The pound dropped against its major counterparts in early European deals on the news, which was in line with expectations. The 3.1% logged in November was the fastest since early 2012. The Bank of England’s target rate of inflation is 2%.
Core inflation, which excludes energy, food, alcoholic beverages and tobacco, slowed to 2.5% in December from 2.7% in November.
The ONS said the downward effect came mainly from air fares, along with a fall in the prices of a range of recreational goods, particularly games and toys.
The downward contributions were partially offset by an increase in tobacco prices, reflecting duty increases that came into effect following the Autumn Budget, along with an increase in petrol and diesel prices.
Ian Kernohan, economist at Royal London Asset Management, expects this fall to be the beginning of a trend, with inflation declining to the Bank of England target over the next year.

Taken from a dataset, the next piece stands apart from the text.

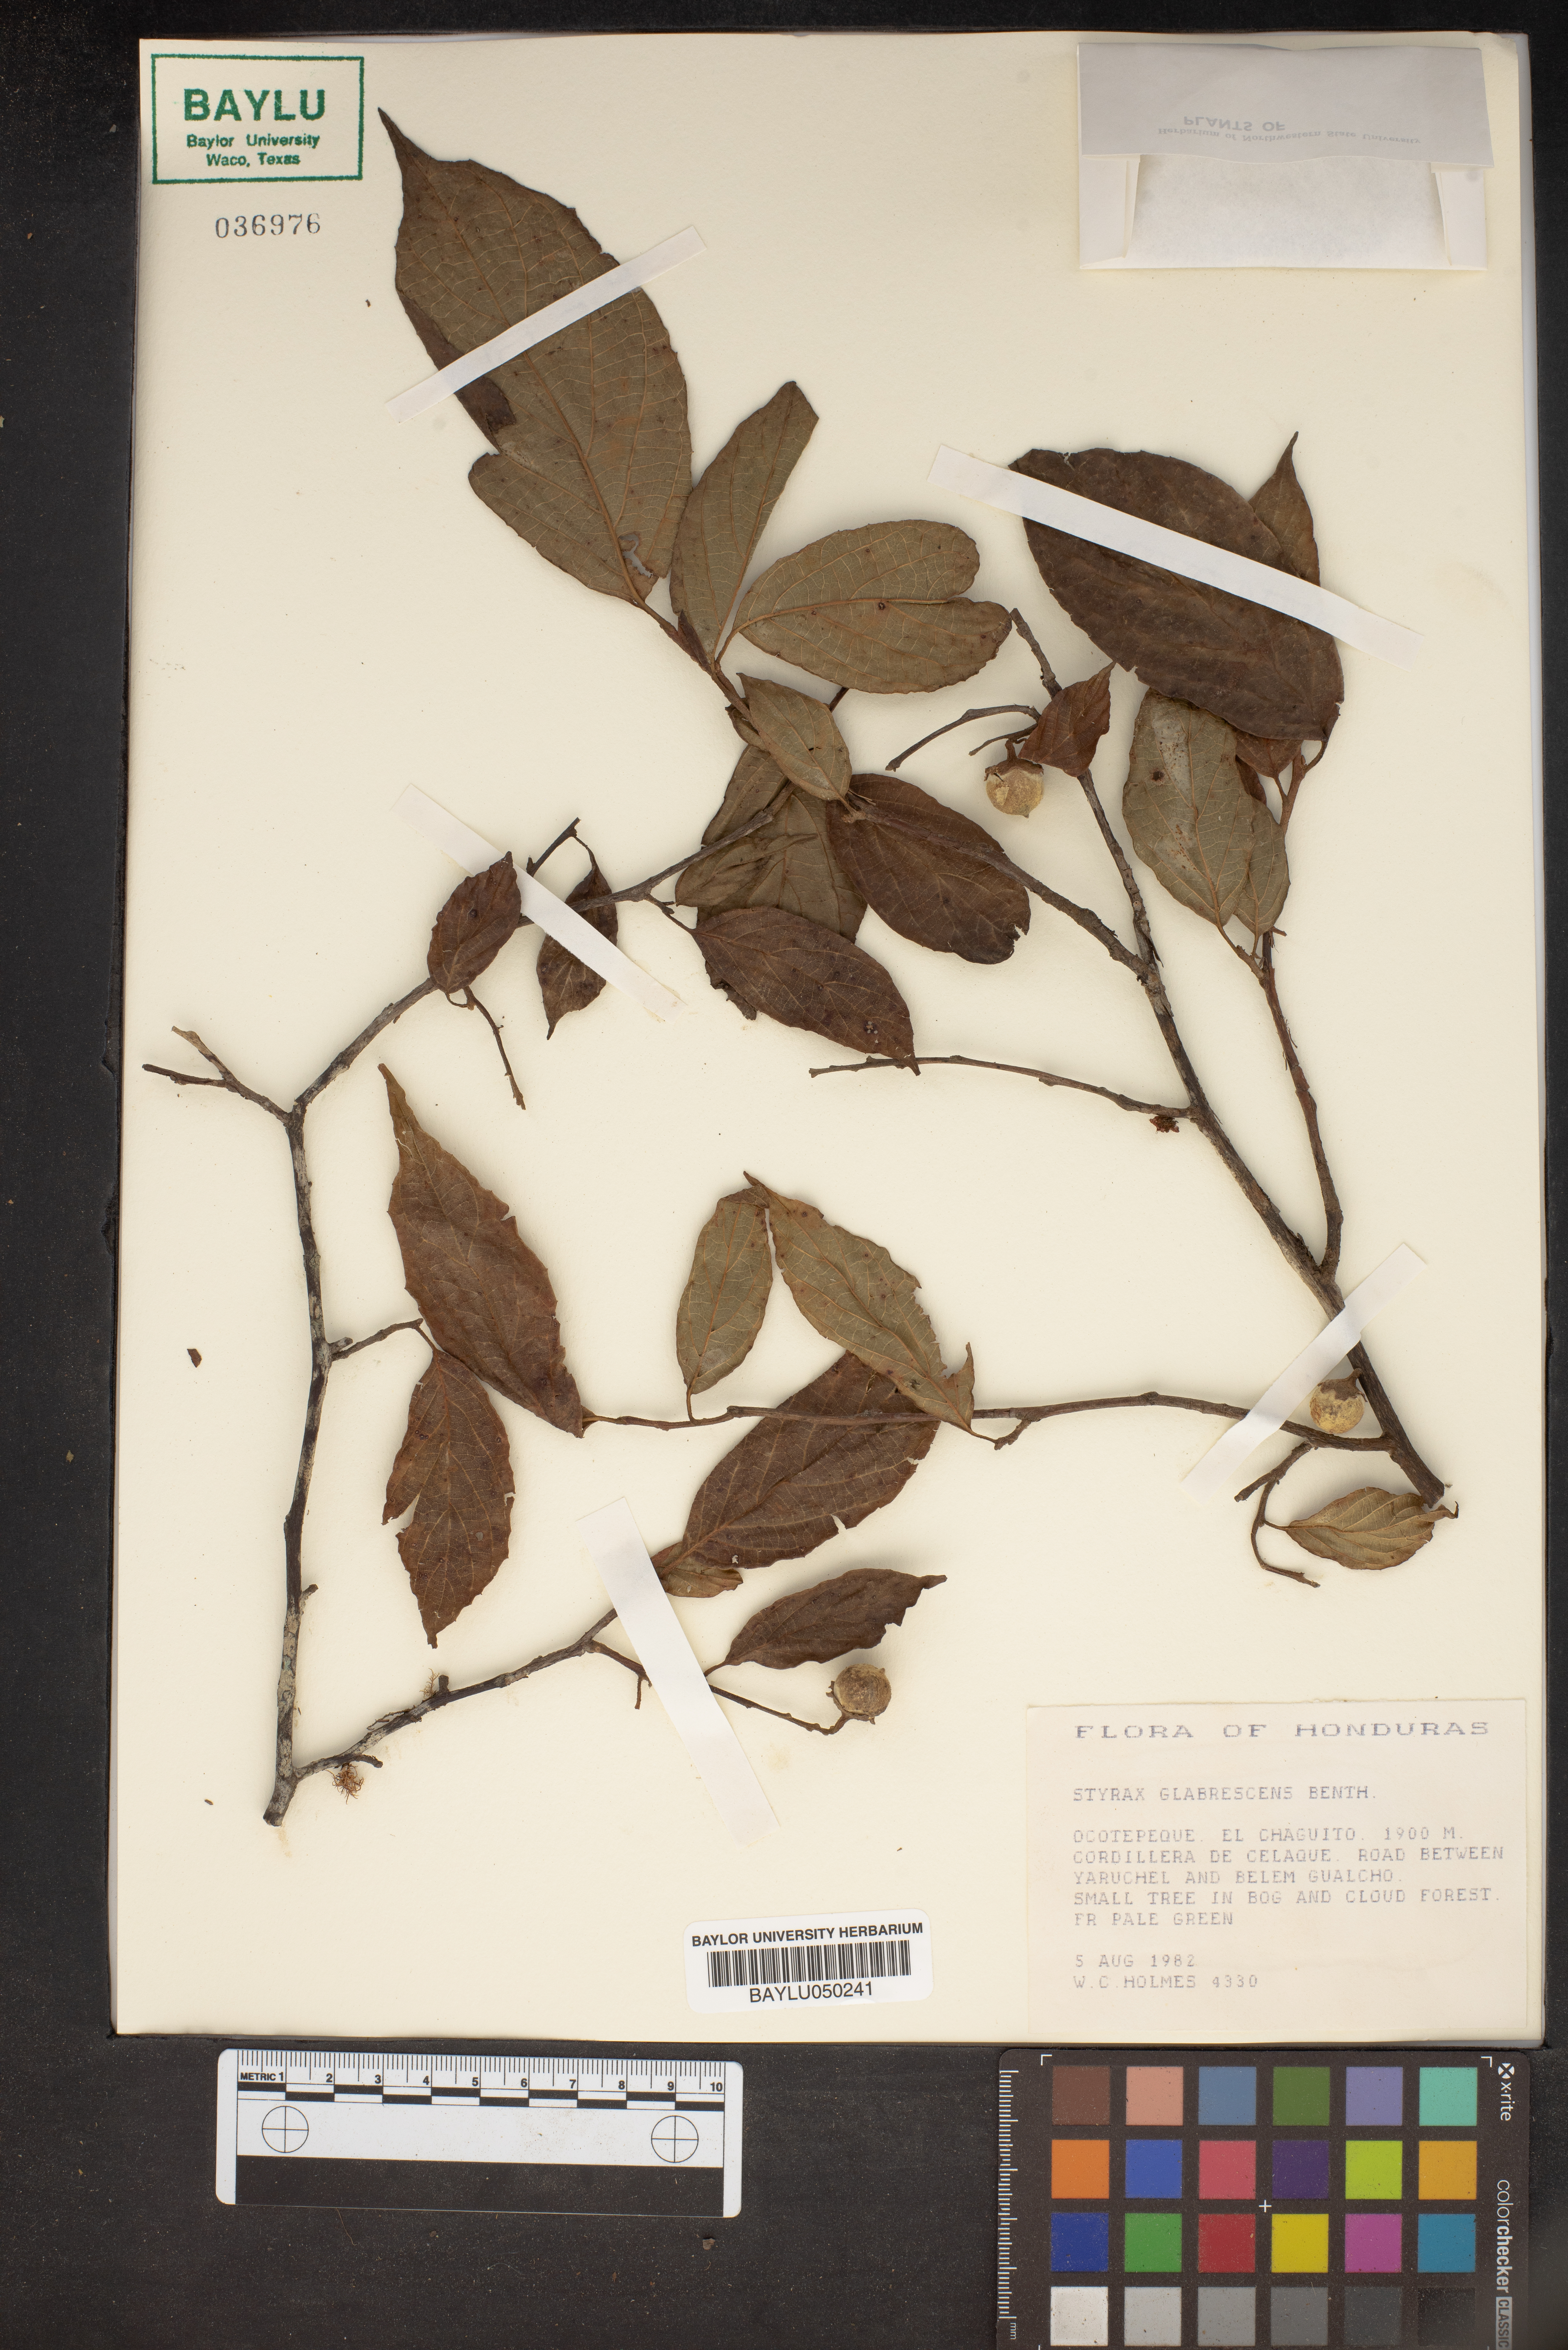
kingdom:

“Last month saw CPI inflation fall slightly to 3%. Much of the recent rise in inflation was driven by sterling's devaluation during 2016,” he says.
“However, this factor will begin to fade and inflation should fall back towards the 2% target over the coming year, with Producer Prices figures already showing input price inflation falling sharply.”
David Page, senior economist at AXA Investment Managers, agrees that inflation will continue to fall, but expects the decline to be more gradual, closing the year at 2.25%.
“We forecast a gradual deceleration in CPI inflation with rising energy prices likely to deter a faster drop. We forecast, CPI inflation to average 2.9% in the first three months of the year, and we expect inflation to head lower in the second quarter, but remain above 2.5% until June,” he says.
This will mean that the Monetary Policy Committee will remain cautious over the above-target inflation, and Page believes the tightness of the labour market and any acceleration in wage growth will determine changes to interest rates.
Page predicts the Bank will next raise rates in August.
But the fall in CPI is not the only inflation data out today. BlackRock bond fund manager Ben Edwards, says it is worth looking a little deeper at the data.
“As we expected, recent stability in the pound allowed core inflation to peak last month and the 2.5% December figure will likely give the Bank of England cover to resume its ‘wait and see’ strategy. Brexit negotiations will resume prominence as the driver of UK monetary policy,” he says.
“While easing CPI measures should be seen as good news, for the embattled UK consumer the wait continues. RPI breached 4% for the first time in five years offering little respite as wage growth remains subdued. Whenever the Bank next hikes rates, it seems unlikely to be driven by a resurgent household sector.”